Theoretically, the braking torque to break down the energy input at a constant level is rising but by taking into account a with the rotational speed decreasing efficiency, this phase has been neglected. The related equation is as follows: $M_{\textrm{B,nec}}=M_{\textrm{B,J}}+M_{\textrm{B,E}}=\frac{(\sum J)\cdot n_{\textrm{B}}}{k\cdot t_{\textrm{B}}}+\frac{P_{\textrm{input}}}{n_{\textrm{nom}}}\cdot k$

where $P_{\textrm{input}} =$ energy input $J =$ inertia of the system $n_{\textrm{B}} =$ rotational speed at moment of brake activation $n_{\textrm{nom}} =$ nominal rotational speed at moment of operation $t_{\textrm{B}} =$ braking time $k=\frac{60}{2\pi} =$ conversion factor

For this project an emergency braking time of about 3 seconds has been set. Furthermore, a power input at a maximum of 500 W has been assumed. The brake is activated once the overspeed limit has been triggered. The required torque to brake the rotor in 3 seconds is 42.67 Nm. This torque can be lowered by assuming higher braking times.
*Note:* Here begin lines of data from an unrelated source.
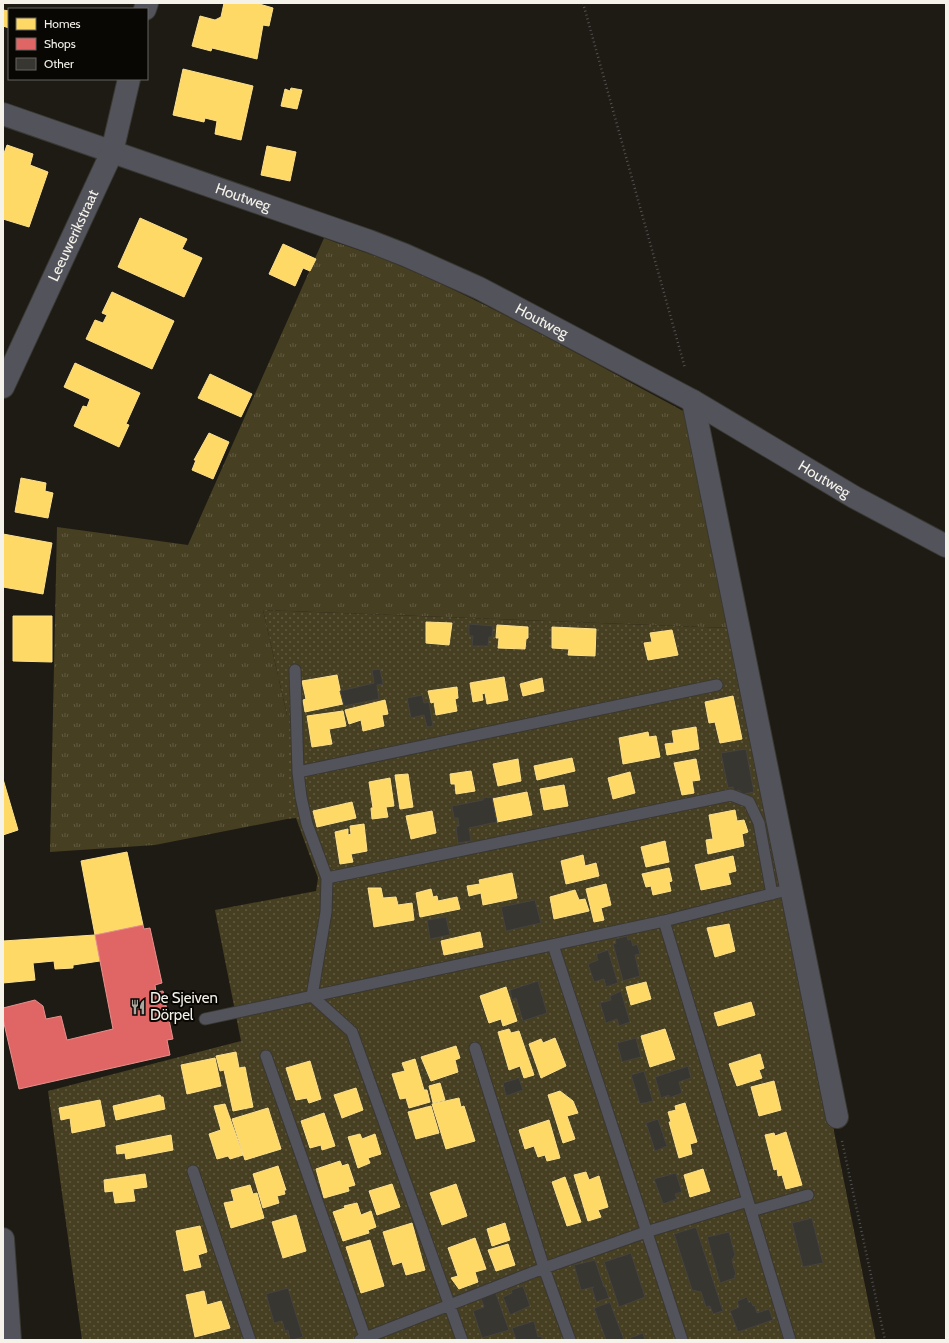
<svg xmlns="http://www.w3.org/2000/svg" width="949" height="1343" viewBox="0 0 949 1343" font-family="Cabin,sans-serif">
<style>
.grass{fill:url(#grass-tufts)}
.park{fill:url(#park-dots)}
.homes{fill:#ffd966;stroke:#fce08d}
.shops{fill:#e06666;stroke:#e6908d}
.building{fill:#383631;stroke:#45433d}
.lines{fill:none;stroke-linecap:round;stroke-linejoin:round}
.lane-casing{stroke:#3a3833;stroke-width:13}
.street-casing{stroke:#3a3833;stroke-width:24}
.path{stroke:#515153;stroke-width:2.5;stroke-dasharray:1 3;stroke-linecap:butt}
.lane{stroke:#53535b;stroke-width:11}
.street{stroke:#53535b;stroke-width:22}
.labels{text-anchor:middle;stroke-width:4;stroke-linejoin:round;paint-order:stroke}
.street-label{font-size:15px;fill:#f4f2e9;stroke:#090704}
.poi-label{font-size:15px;fill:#f4f2e9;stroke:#090704;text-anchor:start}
</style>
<defs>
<pattern id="grass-tufts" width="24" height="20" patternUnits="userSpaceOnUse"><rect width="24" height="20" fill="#473f22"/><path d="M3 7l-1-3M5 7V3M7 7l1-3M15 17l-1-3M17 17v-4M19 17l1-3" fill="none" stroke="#625b42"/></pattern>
<pattern id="park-dots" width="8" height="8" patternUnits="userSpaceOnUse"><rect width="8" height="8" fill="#473f22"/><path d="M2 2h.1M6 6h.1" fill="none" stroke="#625b42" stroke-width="1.8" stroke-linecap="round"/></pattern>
</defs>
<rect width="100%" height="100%" fill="#1d1b14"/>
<path class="grass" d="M324,238C348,247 372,254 396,264C496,306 591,362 687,413L729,628L263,610L287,715V819L155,845L50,852L57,527L188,545Z"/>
<path class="park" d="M263,610L729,628L784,883L876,1340H82L48,1091L241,1041L215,910L316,891L318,878L296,818L287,819V715Z"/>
<path class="homes" d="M224,3H256L273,8L269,26L263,25L257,59L212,48L211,51L192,46L200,16L215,20L221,17Z
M3,10L9,11V28L3,26Z
M183,69L253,86L241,140L215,134L217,121L205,118L204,122L173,115Z
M291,88L302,90L297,109L281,106L285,89L290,91Z
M7,145L33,154L30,165L48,172L29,227L3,219V156Z
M267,146L296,152L290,181L261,175Z
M140,218L187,239L182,249L202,258L184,297L118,267Z
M283,244L316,259L310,271L303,268L295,286L269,274Z
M112,292L174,321L152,369L86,339L95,320L103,323L107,315L102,313Z
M75,363L140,393L126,424L129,425L119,447L74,426L83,406L87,407L90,399L64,387Z
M210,374L252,394L241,417L198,398Z
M209,433L229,442L213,479L192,470L196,460H194Z
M21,478L46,483L45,491L53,493L48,518L15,512Z
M3,534L52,543L43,594L3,587Z
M13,616H52V662L13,661Z
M426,622L452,623L449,645L426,643Z
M497,625L528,627V638L526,639L525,649L498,648L499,638H496Z
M552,627L596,629L595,656L568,655L569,649L552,648Z
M672,630L678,655L648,660L644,643L652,642L650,633Z
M337,675L343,704L305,712L303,700L306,699L302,681Z
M504,677L508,700L487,704L485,693L482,694L483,700L473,702L470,683Z
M542,678L544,691L523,696L520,684Z
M457,687L458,698L455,699L457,711L436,715L434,702L431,703L428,691Z
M733,696L742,739L720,743L715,722L709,723L705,702Z
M385,700L388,714L382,715L384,726L363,731L361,720L349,724L345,710Z
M343,711L346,726L329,729L332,744L312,747L307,716Z
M696,727L699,749L667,755L665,744L674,743L672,731Z
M648,732L649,737L656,736L660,757L623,764L619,738Z
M572,758L575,771L537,780L534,766Z
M518,759L521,781L498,786L493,764Z
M696,759L700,780L692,781L694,793L682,795L674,763Z
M471,771L475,791L456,794L455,784H451L450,774Z
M630,772L635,793L613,799L608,778Z
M408,774L413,807L400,809L395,775Z
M390,778L394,806L386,807L388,817L372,819L371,808H373L369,782Z
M3,779L18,830L3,835Z
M564,785L568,806L544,810L540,789Z
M527,792L532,815L497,822L492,799Z
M352,802L356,818L317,827L313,811Z
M735,810L737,821L744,820L748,832L742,834L744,846L708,854L706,840L713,839L709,815Z
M432,811L436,833L411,839L406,816Z
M364,824L367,851L351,854L353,862L340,864L335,832L348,829V835L351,834L350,826Z
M665,841L669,862L646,867L641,847Z
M127,852L143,925L95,935L81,861Z
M583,855L585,866L596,863L599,876L566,884L561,861Z
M733,856L736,871L728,873L731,884L701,890L695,865Z
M669,868L672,881L669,882L671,891L653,895L651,886L646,887L642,874Z
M512,873L517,898L483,905L481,893L469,896L467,886L480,884L479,880Z
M606,884L611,905L601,908L604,920L594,922L586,889Z
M368,888H381L383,898L396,897L398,905L412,903L414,920L374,927Z
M431,889L433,897L437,896L438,901L457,897L460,909L420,917L416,893Z
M575,890L579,900L585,899L589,911L554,919L550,897Z
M729,924L735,951L715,957L707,928Z
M480,932L483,947L444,955L441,941Z
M95,935L100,961L73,965V968L55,969L54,961L33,963L35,980L3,983V941Z
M646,982L651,999L631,1005L626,987Z
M506,987L517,1021L503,1026L501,1019L489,1023L480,996Z
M751,1002L755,1015L718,1026L714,1013Z
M509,1029L511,1033L519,1031L534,1075L524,1078L520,1066L509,1070L498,1032Z
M665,1029L675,1059L650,1067L641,1036Z
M555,1038L566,1066L541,1078L529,1044L541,1039L543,1043Z
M456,1046L460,1058L455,1060L458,1072L431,1081L421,1057Z
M236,1052L239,1068L245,1067L253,1107L233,1111L224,1070L220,1071L216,1056Z
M760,1054L764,1068L759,1070L762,1078L737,1086L729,1064Z
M215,1058L221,1086L187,1094L181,1065Z
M415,1059L424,1090H427L430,1102L409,1108L406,1098L400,1099L392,1074L405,1071L402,1063Z
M310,1061L321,1099L309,1103L307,1098L296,1100L286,1068Z
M774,1081L781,1110L759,1116L751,1087Z
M440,1083L445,1100L433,1103L429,1086Z
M356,1088L363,1110L342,1118L334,1095Z
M560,1091L573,1101L578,1113L567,1116L575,1139L563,1143L548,1095Z
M160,1095L161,1097H163L165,1109L116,1120L113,1106Z
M459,1098L461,1107L464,1106L475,1141L446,1149L432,1104Z
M100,1100L105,1126L72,1133L70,1118L61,1120L59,1108Z
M685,1103L697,1142L690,1144L692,1154L679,1158L669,1122H671L668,1112L676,1110L675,1106Z
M225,1104L243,1155L230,1159L228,1156L217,1159L209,1134L221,1130L214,1106Z
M431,1106L439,1133L416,1139L408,1112Z
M268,1108L281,1149L245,1160L232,1119Z
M324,1113L335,1146L322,1150L321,1145L310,1148L301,1121Z
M549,1120L560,1158L547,1161L545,1155L538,1157L534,1146L525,1149L519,1130Z
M786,1132L802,1185L786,1189L782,1175L778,1176L777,1169L774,1170L765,1135L774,1133L775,1136Z
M360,1134L362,1139L375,1134L381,1154L368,1158L370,1163L358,1168L348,1137Z
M171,1135L173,1150L126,1159L125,1153L117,1154L116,1146Z
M340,1161L342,1166L348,1164L355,1185L348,1187L349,1191L324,1198L316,1169Z
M278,1166L286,1190H284L285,1194L277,1196L279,1203L263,1208L253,1174Z
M703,1169L710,1191L690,1197L684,1175Z
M586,1172L589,1180L599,1176L608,1207L598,1210L601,1217L588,1221L574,1175Z
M145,1174L147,1187L133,1189L135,1201L115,1203L113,1191L105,1192L104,1180Z
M565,1177L581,1222L567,1226L552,1182Z
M392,1184L400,1207L377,1215L369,1191Z
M456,1184L467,1216L442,1225L430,1193Z
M250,1185L253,1194L257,1193L264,1218L231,1228L224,1203L234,1201L231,1190Z
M357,1203L361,1215L371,1211L376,1227L368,1230L369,1233L343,1241L333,1212L345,1208L344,1206Z
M296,1215L306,1251L283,1258L272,1222Z
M412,1223L425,1270L406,1275L402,1262L393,1265L383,1232Z
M505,1223L510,1240L492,1246L487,1229Z
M200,1226L207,1252L198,1255L201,1267L184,1271L176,1231Z
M475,1238L486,1269L475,1272L478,1282L459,1289L451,1278L458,1276L448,1248Z
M370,1240L384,1286L361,1293L346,1247Z
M508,1244L515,1265L496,1271L488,1250Z
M204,1291L207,1305L221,1301L230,1328L195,1337L186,1295Z"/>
<path class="shops" d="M143,925L144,929L150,928L162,983L155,985L156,992L163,991L173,1039L167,1040L170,1055L19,1089L3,1019V1008L35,1000L43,1006L46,1019L61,1016L67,1040L113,1029L95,935Z"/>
<path class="building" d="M469,624L493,626L492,637H489L488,646H472L473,636H469Z
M380,669L383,684L377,685L379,699L344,706L340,691L374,683L372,670Z
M422,695L424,703L429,702L433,726L427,727L424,715L411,718L407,698Z
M746,749L754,792L744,794L738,790L734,791L733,787L728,788L721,753Z
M492,797L497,822L469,828L471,841L458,843L456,827L459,826L458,818H454L452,806L483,800V798Z
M535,900L541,923L506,931L501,907Z
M446,917L450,935L430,939L427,920Z
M627,936L628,940L631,939L633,946L637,944L640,954L635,955L640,976L623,981L613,944L616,943L615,939Z
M608,950L618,983L606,987L604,979L594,982L588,964L598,960L596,954Z
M538,981L547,1013L523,1021L516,998L512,1000L510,990Z
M621,991L630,1022L619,1026L617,1019L606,1023L600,1003L611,1000L610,996Z
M636,1038L641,1057L622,1062L617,1043Z
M688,1066L691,1078L679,1082L682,1093L669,1098V1095L661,1098L655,1077Z
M644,1071L653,1101L640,1104L631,1075Z
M519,1078L523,1090L506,1096L503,1083Z
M658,1119L667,1146L655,1151L646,1123Z
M676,1173L682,1192L675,1194L677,1199L663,1204L654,1179Z
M812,1218L823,1263L803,1267L792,1223Z
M696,1227L723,1311L713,1314L710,1306L706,1307L701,1292L692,1290L674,1234Z
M729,1232L735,1255L732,1260L736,1275L734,1276L735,1278L720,1283L707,1237Z
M631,1253L645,1297L619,1307L604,1262Z
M595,1260L604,1287L605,1286L609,1298L596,1302L592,1288L594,1287L581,1290L574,1265Z
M523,1286L530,1306L510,1315L503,1297L512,1293L511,1290Z
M288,1288L303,1337L292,1340H290L288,1330L285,1331L282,1321L274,1323L266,1294Z
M495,1291L509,1330L482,1338L473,1311L484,1307L480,1296Z
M747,1297L749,1303L751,1301L753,1306H755L757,1313L769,1309L773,1320L738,1332L730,1311L739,1307L737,1301Z
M610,1302L624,1340H606L594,1308Z
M534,1321L538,1337L541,1336L543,1340H516L512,1328Z
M643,1333L645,1340H631L630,1338Z"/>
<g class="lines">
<defs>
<path id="lane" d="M295,670L298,772L301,797L307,824L327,878L326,912L312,996L352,1032L462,1340
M298,772L717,685
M327,878L731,795L749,802L759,823L772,894
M553,945L682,1340
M205,1019L664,921
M475,1048L544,1268L570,1340
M266,1056L366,1340
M193,1171L250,1340
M748,1201L790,1340
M751,1211L808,1195
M360,1340L544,1268L646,1232L748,1201L664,921L791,889"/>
<g id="street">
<path d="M145,9L147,3"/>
<path id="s1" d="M3,114L369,241L405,255L479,288L693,401L854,497L946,546"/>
<path id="s2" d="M3,387L112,152L129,79"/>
<path d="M693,401L837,1117"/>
<path d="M3,1239L10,1340"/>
</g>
</defs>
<use href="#lane" class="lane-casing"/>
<use href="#street" class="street-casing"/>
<path class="path" d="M583,3L685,368
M842,1141L885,1340"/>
<use href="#lane" class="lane"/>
<use href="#street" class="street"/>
</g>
<defs>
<symbol id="restaurant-bare" viewBox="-9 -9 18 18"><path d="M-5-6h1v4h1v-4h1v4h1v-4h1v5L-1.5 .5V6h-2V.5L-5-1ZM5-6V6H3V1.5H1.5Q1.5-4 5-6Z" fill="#a9a79e" stroke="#090704" stroke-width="2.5" paint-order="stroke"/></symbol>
</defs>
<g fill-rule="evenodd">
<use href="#restaurant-bare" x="127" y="996" width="22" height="22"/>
</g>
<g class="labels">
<g class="street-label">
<text dy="5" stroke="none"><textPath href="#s1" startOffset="254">Houtweg</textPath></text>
<text dy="5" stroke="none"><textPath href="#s2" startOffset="167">Leeuwerikstraat</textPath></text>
<text dy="5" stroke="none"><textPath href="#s1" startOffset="578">Houtweg</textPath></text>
<text dy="5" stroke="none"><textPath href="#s1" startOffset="902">Houtweg</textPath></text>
</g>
<g class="poi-label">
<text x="150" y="1003">De Sjeiven<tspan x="150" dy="17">Dörpel</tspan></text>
</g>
</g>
<rect width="949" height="1343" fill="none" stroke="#f4f2e9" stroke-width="8"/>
<rect x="8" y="8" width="140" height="72" fill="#090704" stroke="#676560"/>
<rect x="16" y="18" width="20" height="12" fill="#ffd966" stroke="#676560"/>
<text x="44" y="28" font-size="12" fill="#f4f2e9">Homes</text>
<rect x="16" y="38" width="20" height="12" fill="#e06666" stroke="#676560"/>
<text x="44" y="48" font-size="12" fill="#f4f2e9">Shops</text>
<rect x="16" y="58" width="20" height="12" fill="#383631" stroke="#676560"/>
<text x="44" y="68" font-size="12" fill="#f4f2e9">Other</text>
</svg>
The torque gives the range the brake should be able to cover.

### Disc Brake

To fulfill the the safety requirements to be able to react to failures in each component, a fail safe brake system was chosen. The disc brake operates with a brake caliper activated by a spring to ensure failsafe mode. The spring will be tensioned, so that the brake caliper is kept open electromagnetically. These electro magnets need an opening energy supply of 110 W and a permanent energy supply of 25 W to keep the brake caliper open. The energy supply should be provided by the generator or the battery. The voltage can be adapted.

### Summary

The advantage of this system is that the system is independent of human control and covers every safety requirements set for this contest. A disadvantage of the fail safe brake system is the complexity it adds to the project. However, this disadvantage is compensated by the advantages in protection of the turbine operator and the turbine components itself. Another disadvantage is the high amount of energy that is constantly needed to keep the brake in an open, operating state. For this reason, the authors are still evaluating other fail-safe alternatives for the emergency brake system, which might have a lower energy consumption.